(WORK REQUEST)
Copy the lines in the rows below word for word, beginning with the line that contains "#### QComboBox" and continuing through the line that contains "# Common Widgets", with both of those lines included.

==*==

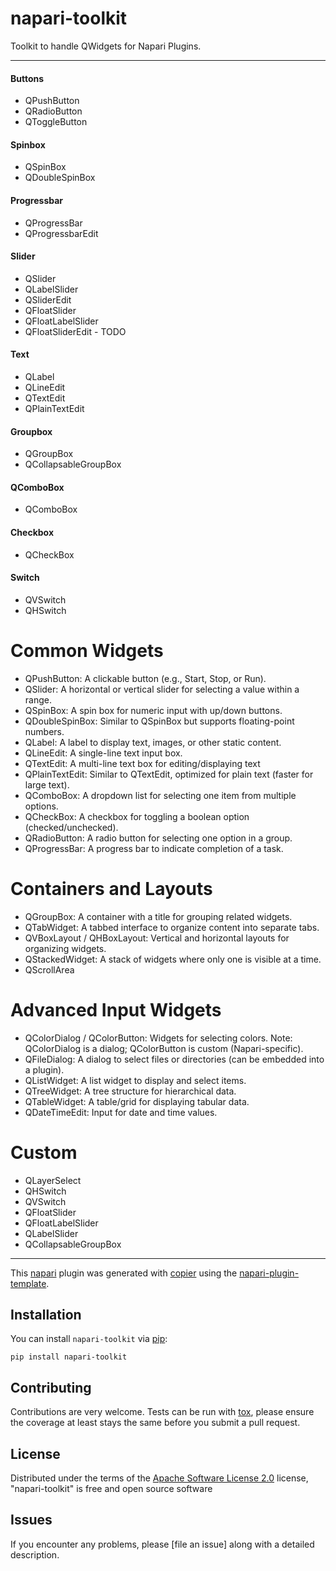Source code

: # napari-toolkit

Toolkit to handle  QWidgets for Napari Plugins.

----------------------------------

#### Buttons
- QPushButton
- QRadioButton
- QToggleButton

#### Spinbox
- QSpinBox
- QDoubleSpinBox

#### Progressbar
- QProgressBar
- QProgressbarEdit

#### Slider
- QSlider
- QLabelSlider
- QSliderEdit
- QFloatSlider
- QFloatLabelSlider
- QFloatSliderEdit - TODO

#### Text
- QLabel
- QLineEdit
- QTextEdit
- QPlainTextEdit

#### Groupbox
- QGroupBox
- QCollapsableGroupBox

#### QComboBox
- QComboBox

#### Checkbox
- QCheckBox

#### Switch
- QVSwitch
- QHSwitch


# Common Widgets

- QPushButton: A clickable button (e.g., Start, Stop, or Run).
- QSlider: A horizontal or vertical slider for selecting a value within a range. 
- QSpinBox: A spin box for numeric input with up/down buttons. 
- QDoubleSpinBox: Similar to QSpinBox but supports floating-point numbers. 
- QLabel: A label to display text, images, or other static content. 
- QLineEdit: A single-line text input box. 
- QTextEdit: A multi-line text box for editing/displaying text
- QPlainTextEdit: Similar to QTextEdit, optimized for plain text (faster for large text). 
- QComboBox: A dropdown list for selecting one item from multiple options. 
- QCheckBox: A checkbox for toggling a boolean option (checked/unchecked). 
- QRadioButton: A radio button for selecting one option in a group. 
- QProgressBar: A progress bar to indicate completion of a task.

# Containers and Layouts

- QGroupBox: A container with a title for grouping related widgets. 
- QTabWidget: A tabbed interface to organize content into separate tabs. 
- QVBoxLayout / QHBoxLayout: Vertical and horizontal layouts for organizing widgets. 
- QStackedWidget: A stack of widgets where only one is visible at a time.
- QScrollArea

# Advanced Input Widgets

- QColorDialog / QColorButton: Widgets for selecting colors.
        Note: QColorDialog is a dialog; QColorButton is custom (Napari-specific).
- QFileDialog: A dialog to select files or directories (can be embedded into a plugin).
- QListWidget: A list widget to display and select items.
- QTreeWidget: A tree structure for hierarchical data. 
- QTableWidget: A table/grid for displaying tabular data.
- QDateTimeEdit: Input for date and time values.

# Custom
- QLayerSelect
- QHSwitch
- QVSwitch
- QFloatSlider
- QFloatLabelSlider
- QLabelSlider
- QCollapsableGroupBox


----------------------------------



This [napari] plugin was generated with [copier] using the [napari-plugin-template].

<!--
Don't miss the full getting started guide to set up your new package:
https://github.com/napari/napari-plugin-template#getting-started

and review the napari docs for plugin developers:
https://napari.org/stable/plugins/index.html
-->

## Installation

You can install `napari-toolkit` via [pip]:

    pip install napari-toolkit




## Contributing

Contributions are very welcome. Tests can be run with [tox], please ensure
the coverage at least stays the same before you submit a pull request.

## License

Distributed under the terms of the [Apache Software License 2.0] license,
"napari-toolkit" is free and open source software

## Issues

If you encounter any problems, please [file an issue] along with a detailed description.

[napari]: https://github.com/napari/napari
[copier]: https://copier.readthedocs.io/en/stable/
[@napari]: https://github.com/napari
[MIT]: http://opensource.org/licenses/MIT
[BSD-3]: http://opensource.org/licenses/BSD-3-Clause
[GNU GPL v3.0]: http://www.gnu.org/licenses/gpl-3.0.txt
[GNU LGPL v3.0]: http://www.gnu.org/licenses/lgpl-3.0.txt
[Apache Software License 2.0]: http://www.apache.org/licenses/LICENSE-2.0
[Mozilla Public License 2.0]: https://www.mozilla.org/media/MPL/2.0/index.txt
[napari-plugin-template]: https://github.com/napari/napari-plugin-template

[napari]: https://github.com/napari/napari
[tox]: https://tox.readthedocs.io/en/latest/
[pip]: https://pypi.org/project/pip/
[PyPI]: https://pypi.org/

==*==

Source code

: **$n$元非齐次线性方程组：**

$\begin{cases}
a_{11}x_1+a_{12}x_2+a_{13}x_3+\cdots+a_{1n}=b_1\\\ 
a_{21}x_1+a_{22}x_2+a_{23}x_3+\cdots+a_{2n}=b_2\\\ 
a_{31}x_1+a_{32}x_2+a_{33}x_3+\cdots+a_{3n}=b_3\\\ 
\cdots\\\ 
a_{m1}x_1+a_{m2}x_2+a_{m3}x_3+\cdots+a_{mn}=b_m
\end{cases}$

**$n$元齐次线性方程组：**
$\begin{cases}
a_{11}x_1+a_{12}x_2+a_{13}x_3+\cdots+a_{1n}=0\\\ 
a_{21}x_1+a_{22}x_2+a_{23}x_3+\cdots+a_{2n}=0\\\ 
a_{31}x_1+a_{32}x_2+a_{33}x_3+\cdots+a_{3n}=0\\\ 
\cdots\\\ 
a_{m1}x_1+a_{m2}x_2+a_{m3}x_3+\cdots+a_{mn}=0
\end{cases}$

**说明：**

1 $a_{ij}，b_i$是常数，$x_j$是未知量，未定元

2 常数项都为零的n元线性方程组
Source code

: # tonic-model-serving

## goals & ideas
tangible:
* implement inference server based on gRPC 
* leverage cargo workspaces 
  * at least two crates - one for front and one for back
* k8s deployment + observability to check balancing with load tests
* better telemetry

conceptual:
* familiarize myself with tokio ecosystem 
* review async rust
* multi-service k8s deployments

==*==

(SOLUTION TO THE PROBLEM)
#### QComboBox
- QComboBox

#### Checkbox
- QCheckBox

#### Switch
- QVSwitch
- QHSwitch


# Common Widgets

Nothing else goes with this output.